Die Tanaka Business School gilt auch als Geheimtipp für angehende Unternehmensgründer. Eine weitere Stärke liegt im Health Care Management. Wer auf ein deutsches Ingenieurstudium einen MBA aufsatteln will, der sollte sich Tanaka genauer anschauen. Das gilt auch für die Verantwortlichen an den deutschen TU, um zu lernen, wie man ein MBA-Programm aufbaut.
London School of Economics
Die London School of Economics and Political Science (LSE) versteht sich als Ausbildungsstätte der globalen Elite. Unbestritten ist die Weltklasse der LSE in den Sozialwissenschaften und als intellektuelle Ideenschmiede. Manager-Ausbildung im engeren Sinne betreibt die LSE allerdings nicht.
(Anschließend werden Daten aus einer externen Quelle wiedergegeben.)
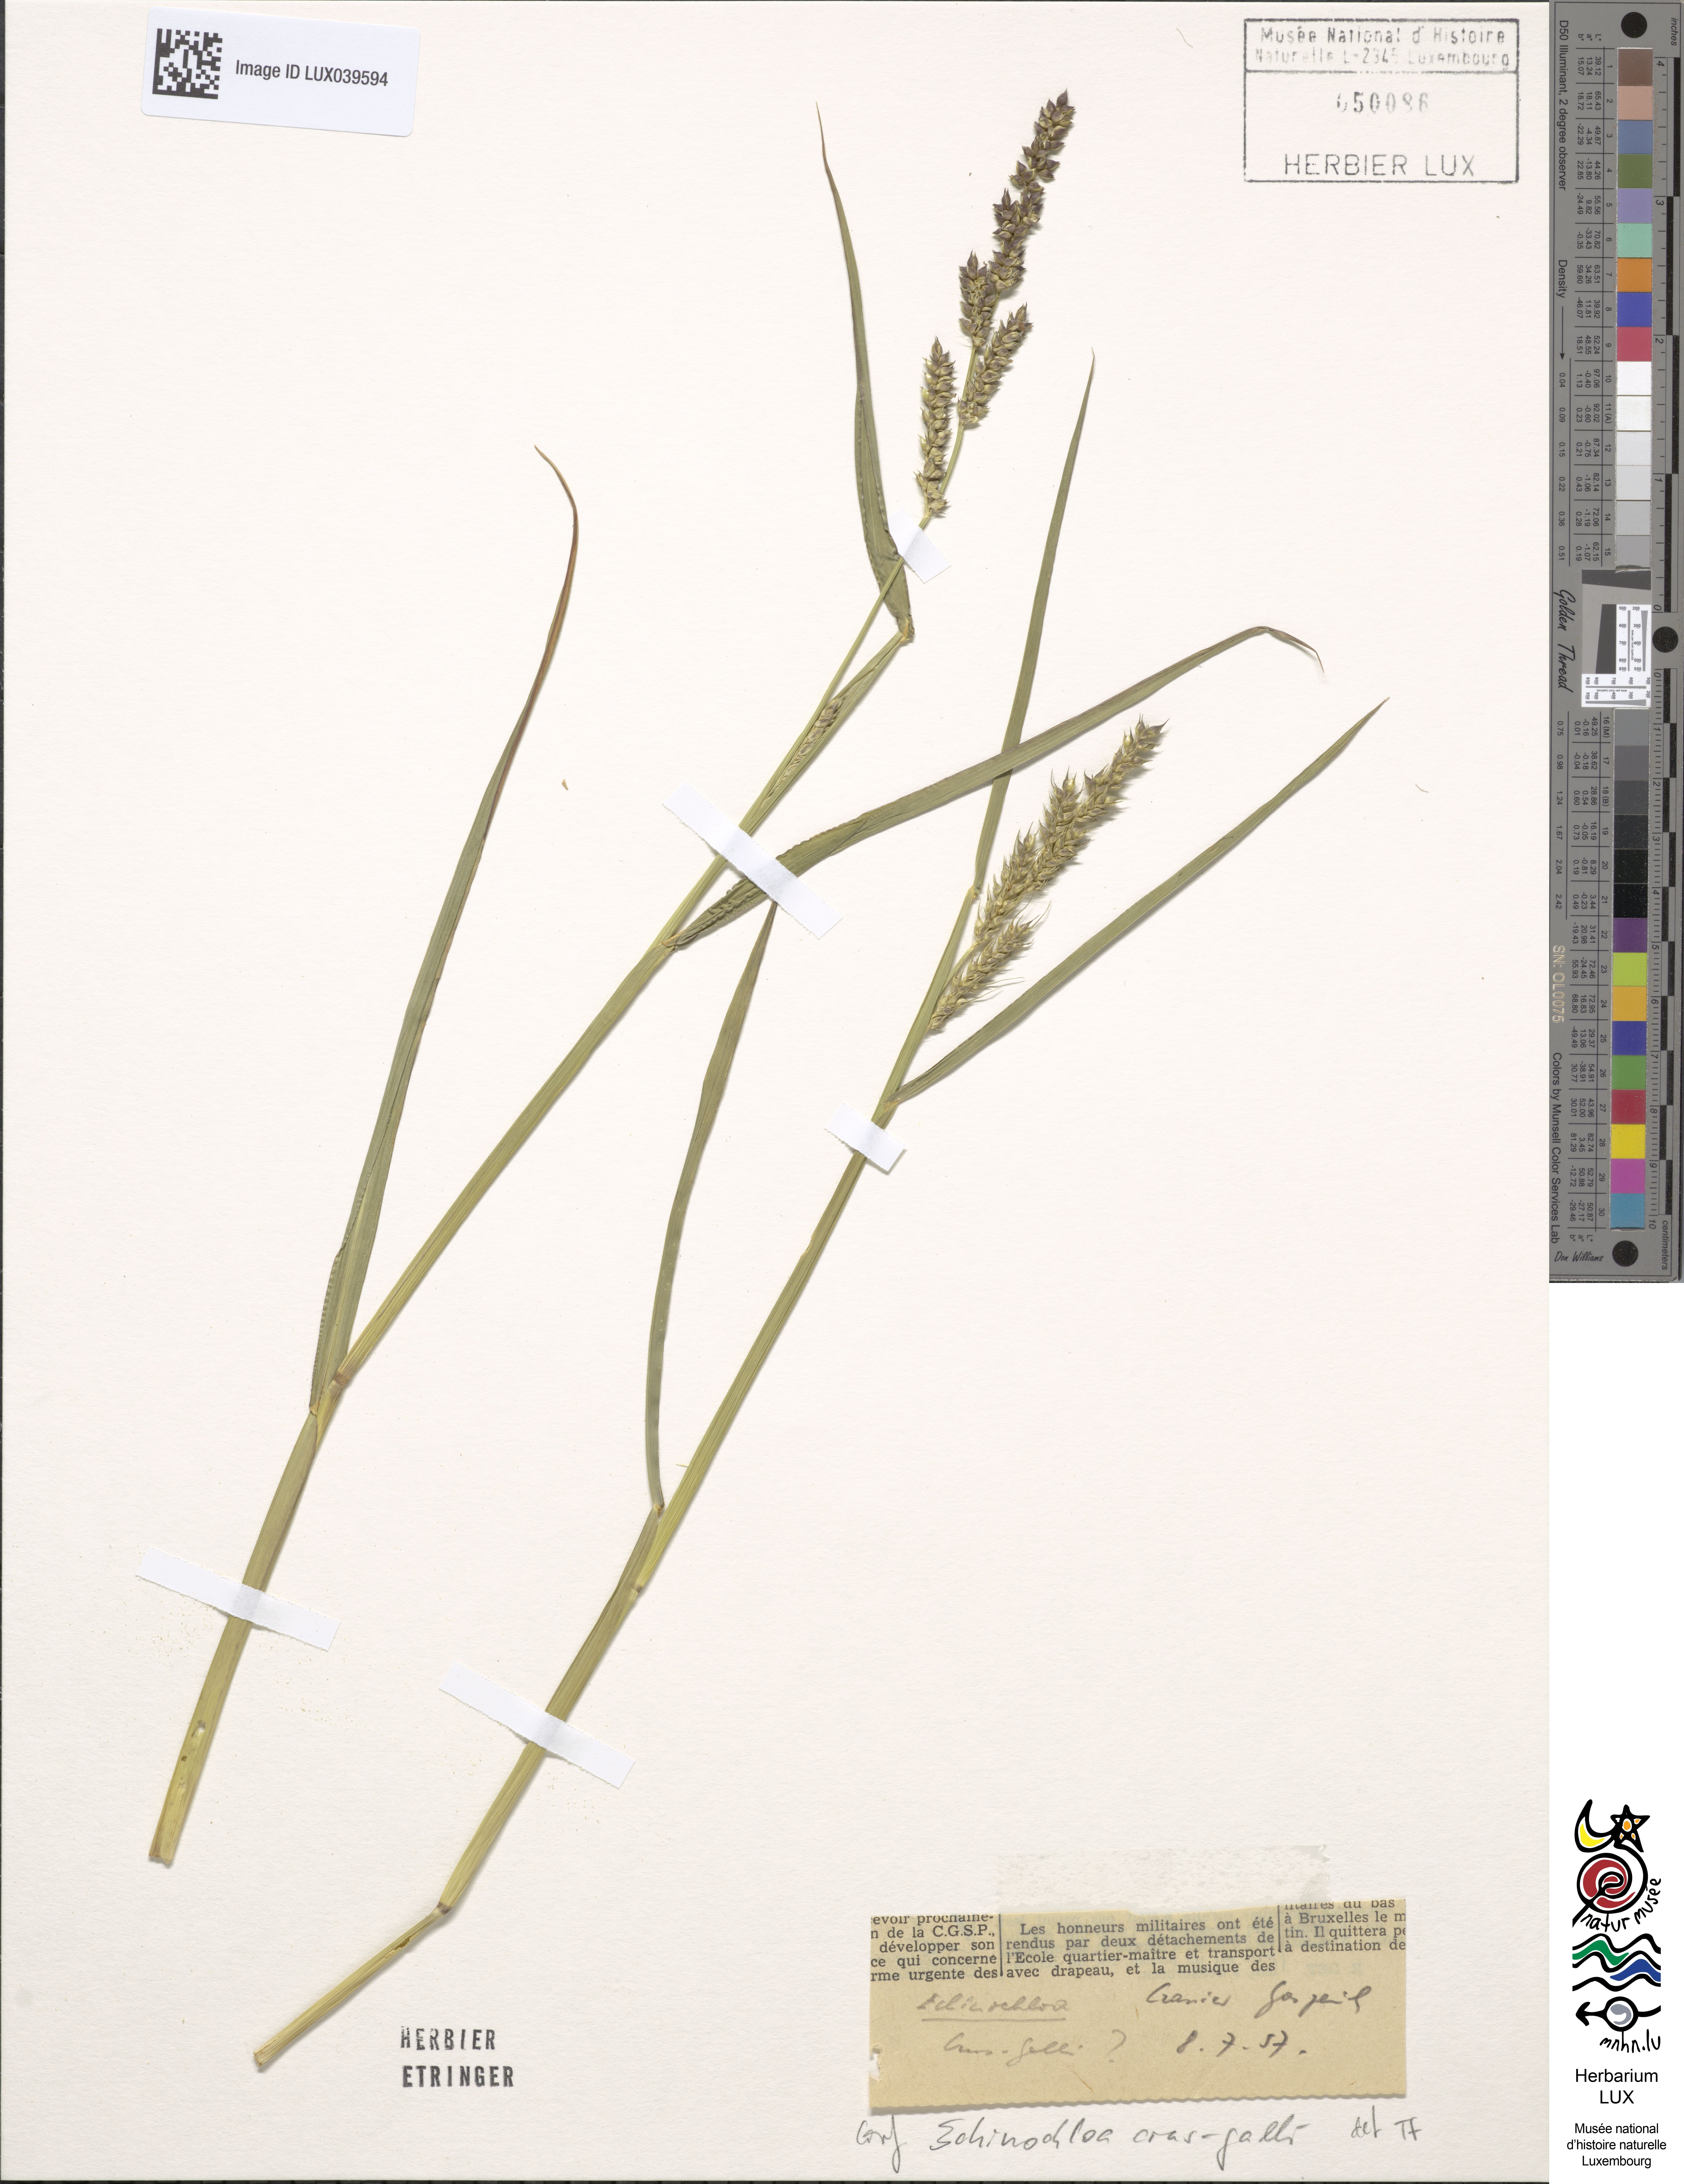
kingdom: Plantae
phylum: Tracheophyta
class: Liliopsida
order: Poales
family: Poaceae
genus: Echinochloa
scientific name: Echinochloa crus-galli
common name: Cockspur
Eine Ausnahme stellt der berufsbegleitende MBA, den die LSE zusammen mit der Pariser Business School HEC und der Stern School of Business in New York (NYU) seit einigen Jahren anbietet. Dieses "Trium MBA" genannte Programm führt die Teilnehmer auch nach Shanghai und in eine südamerikanische Metropole. Spöttisch kann man es auch als Jet Set-MBA für zeitknappe Menschen bezeichnen: Der "Trium MBA" nimmt nur 10 Präsenzwochen über einen Zeitraum von 16 Monaten ein.
University of Chicago
Die University of Chicago Graduate School of Business ist eine der allerbesten Business Schools in den USA. Seit einigen Jahren bietet sie ihren berufsbegleitenden Executive MBA auch in Europa an; zuerst mit einem eigenen Campus in Europa, nun in London. Das sich über 21 Monate erstreckende Programm umfasst 15 Präsenzwochen, davon 13 in London, zwei in Chicago und eine in Singapur. www.chicagogsb.edu n Henley Management College. Henley gehörte seit Jahren zu den in Deutschland aktivsten britischen MBA-Anbietern. Gegenwärtig macht die Schule eine Transformation durch. Ausgang offen.